Data: Helpful, Useless or Misleading?TO MAKE MANAGERIAL (BUT ALSO POLITICAL) DECISIONS, IS IT BETTER TO RELY ON INSTINCT OR ON THE SCIENTIFIC METHOD? THE PANDEMIC HAS SHOWN THAT THE ANSWER IS IN HOW WE USE THE DATA
by Alfonso Gambardella, Head of the Department of Management and Technology, Full Professor of of Management, Bocconi University
We have learned many lessons from COVID-19, and many more we are going to learn. I want to focus on one: management under uncertainty. This squares with the soaring availability of data and tecnologies for managing and processing data. The pandemic has shown that data can be helpful, useless, or misleading, depending on how we make decisions and use data.
I am part of a research group that advocates that management should become more “scientific” in the sense that managerial decisions under uncertainty should follow the same approach that scientists use in their research. Many managerial decisions involve no uncertainty. They are decisions about how to achieve a known goal more efficiently – e.g. how to minimize costs to produce a given quantity of output. But decisions that involve growth, such as innovation, or responses to competitive threats, are decisions under uncertainty. While management has taught us a lot about the first type of decisions, the same is not true of the second type. We should also beware of extreme views: artificial intelligence and computer science will solve most managerial problems, or at the other extreme, gut feelings is the only way to go.
A scientific approach to managerial decisions advocates that managers have to first develop a theory of what they expect. They then have to use data to test their theories and take actions based on the outcomes of these tests. As an illustration, I played a game in one of my classes. I told two students that they were going to earn 100 points per supporter of Inter FC in the class if they made an investment that costs 800 points upfront. The question is whether to make this investment. They developed a theory based on the number of male students, students from Milan, and other potential predictors. They predicted, respectively, 18 and 6 Inter supporters in the class. I then asked them to take a sample of 15 students out of the 100 in the class, and they found that 2 (or 13.3%) supported Inter FC. Both the test and the students’ original gut feelings matter because they updated their prediction to 14 and 10. On the one hand, their predictions converge; on the other hand, gut feelings may embody information that we do not account for in the tests. Who is right or wrong? It depends on who had the best gut feelings, or in the language of statisticians on “priors”. However, the important point is that, compared to the initial gut feelings, the test improved both decisions: there were 12 Inter supporters in the class!

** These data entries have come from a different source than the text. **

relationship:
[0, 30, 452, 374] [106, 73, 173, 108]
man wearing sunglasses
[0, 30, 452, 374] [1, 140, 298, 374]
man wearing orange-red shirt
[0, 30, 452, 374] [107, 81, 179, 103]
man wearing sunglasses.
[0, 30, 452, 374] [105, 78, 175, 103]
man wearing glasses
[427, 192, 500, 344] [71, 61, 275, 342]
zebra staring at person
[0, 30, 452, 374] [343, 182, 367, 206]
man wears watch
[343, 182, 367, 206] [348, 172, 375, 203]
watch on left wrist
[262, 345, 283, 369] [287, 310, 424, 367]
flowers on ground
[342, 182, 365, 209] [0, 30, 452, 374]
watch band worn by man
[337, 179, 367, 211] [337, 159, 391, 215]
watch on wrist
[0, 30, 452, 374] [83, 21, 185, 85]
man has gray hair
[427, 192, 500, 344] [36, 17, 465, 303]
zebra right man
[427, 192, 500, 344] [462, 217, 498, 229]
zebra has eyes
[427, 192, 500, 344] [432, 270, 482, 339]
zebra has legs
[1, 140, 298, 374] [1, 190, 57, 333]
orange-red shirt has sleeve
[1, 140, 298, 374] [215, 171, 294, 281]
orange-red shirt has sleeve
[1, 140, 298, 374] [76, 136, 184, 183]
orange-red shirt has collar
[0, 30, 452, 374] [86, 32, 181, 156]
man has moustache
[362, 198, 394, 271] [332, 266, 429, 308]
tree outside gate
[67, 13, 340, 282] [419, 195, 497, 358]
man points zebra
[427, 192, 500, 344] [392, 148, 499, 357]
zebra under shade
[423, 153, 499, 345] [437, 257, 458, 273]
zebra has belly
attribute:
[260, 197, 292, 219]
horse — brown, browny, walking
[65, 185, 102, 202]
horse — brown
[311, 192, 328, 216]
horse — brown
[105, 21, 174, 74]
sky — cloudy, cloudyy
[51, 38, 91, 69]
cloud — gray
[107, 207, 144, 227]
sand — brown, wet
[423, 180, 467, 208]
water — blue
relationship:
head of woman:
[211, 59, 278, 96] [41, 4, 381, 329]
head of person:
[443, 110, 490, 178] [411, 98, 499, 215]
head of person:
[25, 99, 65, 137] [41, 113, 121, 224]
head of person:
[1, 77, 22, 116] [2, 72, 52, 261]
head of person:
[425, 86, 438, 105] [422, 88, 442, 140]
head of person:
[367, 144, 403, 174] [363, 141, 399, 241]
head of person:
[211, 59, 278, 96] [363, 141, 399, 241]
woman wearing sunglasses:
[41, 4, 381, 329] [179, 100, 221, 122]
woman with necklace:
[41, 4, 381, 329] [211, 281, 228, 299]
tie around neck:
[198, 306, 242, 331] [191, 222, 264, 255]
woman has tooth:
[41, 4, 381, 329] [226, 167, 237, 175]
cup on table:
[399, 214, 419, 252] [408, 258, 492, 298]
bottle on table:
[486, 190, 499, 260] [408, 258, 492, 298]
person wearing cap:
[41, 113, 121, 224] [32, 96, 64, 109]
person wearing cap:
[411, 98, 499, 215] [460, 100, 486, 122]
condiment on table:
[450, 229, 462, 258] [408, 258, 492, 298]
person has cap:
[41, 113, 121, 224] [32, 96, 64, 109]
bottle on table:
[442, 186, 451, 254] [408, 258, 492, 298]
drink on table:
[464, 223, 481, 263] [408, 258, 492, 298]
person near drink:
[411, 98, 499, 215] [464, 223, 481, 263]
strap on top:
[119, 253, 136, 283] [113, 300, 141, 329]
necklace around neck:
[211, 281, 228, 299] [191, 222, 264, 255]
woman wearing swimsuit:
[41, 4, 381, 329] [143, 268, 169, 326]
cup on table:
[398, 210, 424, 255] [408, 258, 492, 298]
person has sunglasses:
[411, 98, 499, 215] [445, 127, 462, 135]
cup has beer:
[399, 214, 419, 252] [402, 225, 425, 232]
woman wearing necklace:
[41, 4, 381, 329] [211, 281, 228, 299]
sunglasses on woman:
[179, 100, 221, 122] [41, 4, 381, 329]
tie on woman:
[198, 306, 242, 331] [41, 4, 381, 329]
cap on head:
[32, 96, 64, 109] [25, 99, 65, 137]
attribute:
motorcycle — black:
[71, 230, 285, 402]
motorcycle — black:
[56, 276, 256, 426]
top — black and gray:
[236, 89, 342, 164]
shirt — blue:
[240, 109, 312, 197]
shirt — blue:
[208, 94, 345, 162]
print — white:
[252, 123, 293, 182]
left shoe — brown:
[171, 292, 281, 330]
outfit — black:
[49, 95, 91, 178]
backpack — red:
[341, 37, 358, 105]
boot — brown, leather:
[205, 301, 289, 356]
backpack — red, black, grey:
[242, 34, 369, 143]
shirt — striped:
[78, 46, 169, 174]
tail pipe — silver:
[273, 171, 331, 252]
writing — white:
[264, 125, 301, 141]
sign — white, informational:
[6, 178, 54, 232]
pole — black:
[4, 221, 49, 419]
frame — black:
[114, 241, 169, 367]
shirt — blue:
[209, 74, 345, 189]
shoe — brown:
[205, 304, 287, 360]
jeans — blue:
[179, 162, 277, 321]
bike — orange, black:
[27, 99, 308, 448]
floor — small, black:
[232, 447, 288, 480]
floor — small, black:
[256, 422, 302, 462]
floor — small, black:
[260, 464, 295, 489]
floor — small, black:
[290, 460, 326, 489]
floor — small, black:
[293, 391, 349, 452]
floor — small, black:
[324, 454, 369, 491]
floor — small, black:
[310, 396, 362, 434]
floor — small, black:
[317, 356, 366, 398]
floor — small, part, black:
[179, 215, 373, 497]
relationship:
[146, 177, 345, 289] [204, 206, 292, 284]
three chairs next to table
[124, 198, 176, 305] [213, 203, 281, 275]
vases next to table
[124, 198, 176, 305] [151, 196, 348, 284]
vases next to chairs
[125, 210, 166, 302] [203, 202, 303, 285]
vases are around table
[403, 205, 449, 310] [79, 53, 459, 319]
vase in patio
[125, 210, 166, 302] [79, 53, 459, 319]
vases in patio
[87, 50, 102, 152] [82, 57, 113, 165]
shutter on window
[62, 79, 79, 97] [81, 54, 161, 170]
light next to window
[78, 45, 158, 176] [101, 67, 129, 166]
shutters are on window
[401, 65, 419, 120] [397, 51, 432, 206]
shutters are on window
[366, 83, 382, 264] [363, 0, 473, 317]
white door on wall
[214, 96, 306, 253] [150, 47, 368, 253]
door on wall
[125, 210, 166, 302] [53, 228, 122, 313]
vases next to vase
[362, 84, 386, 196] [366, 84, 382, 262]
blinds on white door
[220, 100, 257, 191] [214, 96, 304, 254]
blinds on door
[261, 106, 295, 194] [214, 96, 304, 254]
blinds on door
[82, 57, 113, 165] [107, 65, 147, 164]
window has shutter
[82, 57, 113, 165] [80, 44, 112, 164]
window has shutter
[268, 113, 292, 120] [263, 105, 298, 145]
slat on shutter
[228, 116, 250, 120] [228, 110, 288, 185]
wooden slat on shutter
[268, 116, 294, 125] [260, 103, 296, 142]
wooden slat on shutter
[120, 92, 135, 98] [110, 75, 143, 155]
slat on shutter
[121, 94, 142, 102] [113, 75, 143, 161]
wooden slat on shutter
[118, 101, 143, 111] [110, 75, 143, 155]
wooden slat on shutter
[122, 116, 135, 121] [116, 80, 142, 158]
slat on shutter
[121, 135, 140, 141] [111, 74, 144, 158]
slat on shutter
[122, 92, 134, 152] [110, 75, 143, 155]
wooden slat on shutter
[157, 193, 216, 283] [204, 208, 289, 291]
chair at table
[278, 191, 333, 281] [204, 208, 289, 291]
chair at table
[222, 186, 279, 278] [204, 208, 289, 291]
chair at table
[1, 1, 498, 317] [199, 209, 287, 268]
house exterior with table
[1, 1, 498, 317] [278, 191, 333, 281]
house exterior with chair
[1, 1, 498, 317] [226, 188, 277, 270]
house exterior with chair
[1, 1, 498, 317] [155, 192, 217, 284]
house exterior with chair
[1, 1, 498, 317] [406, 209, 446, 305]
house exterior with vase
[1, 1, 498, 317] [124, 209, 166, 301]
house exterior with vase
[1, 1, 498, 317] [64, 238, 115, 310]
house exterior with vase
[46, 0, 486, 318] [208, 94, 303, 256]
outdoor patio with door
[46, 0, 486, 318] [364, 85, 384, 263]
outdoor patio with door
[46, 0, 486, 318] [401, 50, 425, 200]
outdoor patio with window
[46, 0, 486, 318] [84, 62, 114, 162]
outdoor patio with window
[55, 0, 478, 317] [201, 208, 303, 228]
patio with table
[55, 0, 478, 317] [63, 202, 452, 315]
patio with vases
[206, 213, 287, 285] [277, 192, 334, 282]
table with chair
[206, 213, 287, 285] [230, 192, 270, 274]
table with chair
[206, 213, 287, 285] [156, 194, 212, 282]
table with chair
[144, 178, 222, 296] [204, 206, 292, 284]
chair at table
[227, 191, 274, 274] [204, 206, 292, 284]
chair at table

If you think that this is not real, here is another example. A company has used “big data” to predict that customers who pay their bill online are more reliable (pay earlier and they are more likely to pay). But what to do with this prediction? Only a theory can inform about actions. Customers who pay online could be more reliable because of their characteristics or because online payment is easier. This yields two different managerial actions: monitor offline payers or diffuse online payments. The company could study two identical populations that for random reasons paid online or offline. If they observe differences in reliability, the company ought to extend online payment, otherwise it needs other experiments to understand what affects payment reliability. A similar example is the prediction made by Scott Stern and colleagues at MIT that used data on all the start-ups in Massachusetts to show that start-ups with shorter names are more likely to grow. This is useful for venture capitalists who need to predict high-growth companies, but not for entrepreneurs because if they shorten their names they are unlikely to grow faster. In order to understand how to grow faster, they need theories and tests that inform them whether it is a good idea to take the actions suggested by their theories.
Managers still rely too much on gut feelings and use data to make descriptions (“here is how sales are going this year”) or, more rarely, predictions. The big opportunity is to use data for making decisions using theories and by desiging tests that identify the value of the actions they theorize. Gut feelings help the scientific management of decisions. For example, if our prior is that online makes payments easier and do not find good evidence of it, we run another test to be sure; if we have the opposite prior, we save the cost of the new test.
This also puts Universities and business education in the right perspective. Too often we hear of genius entrepreneurs who made it only thanks to their intuitions: but we never hear of the many more that did not make it for the same reason. Universities and business education are, and will remain, the locus in which we learn the method for making good managerial decisions, whether in firms, government or other organizations. The COVID experience has shown that this is truer if we use and manage data efficiently.